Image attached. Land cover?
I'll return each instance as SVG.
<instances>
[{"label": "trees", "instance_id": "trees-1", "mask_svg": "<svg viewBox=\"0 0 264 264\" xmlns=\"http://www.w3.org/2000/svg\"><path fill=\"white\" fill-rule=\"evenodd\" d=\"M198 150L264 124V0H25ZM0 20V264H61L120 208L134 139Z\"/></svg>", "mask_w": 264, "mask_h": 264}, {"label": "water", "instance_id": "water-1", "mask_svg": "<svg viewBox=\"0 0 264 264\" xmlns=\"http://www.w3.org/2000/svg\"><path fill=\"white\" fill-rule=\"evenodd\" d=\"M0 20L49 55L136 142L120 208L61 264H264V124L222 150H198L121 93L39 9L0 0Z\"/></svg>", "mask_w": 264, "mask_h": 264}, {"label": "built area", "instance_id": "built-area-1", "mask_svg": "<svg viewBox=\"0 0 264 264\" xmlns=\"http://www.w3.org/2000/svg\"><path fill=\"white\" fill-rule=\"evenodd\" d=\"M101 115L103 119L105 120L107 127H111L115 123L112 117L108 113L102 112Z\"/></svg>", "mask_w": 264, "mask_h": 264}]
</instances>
::::::
Task to carry out
Could you reproduce the entire listing above line for line, with no changes?

Full solution
Image attached. Land cover?
I'll return each instance as SVG.
<instances>
[{"label": "trees", "instance_id": "trees-1", "mask_svg": "<svg viewBox=\"0 0 264 264\" xmlns=\"http://www.w3.org/2000/svg\"><path fill=\"white\" fill-rule=\"evenodd\" d=\"M198 150L264 124V0H25ZM0 20V264H61L120 208L134 139Z\"/></svg>", "mask_w": 264, "mask_h": 264}, {"label": "water", "instance_id": "water-1", "mask_svg": "<svg viewBox=\"0 0 264 264\" xmlns=\"http://www.w3.org/2000/svg\"><path fill=\"white\" fill-rule=\"evenodd\" d=\"M0 20L49 55L136 142L120 208L61 264H264V124L222 150H198L121 93L39 9L0 0Z\"/></svg>", "mask_w": 264, "mask_h": 264}, {"label": "built area", "instance_id": "built-area-1", "mask_svg": "<svg viewBox=\"0 0 264 264\" xmlns=\"http://www.w3.org/2000/svg\"><path fill=\"white\" fill-rule=\"evenodd\" d=\"M101 115L103 119L105 120L107 127H111L115 123L112 117L108 113L102 112Z\"/></svg>", "mask_w": 264, "mask_h": 264}]
</instances>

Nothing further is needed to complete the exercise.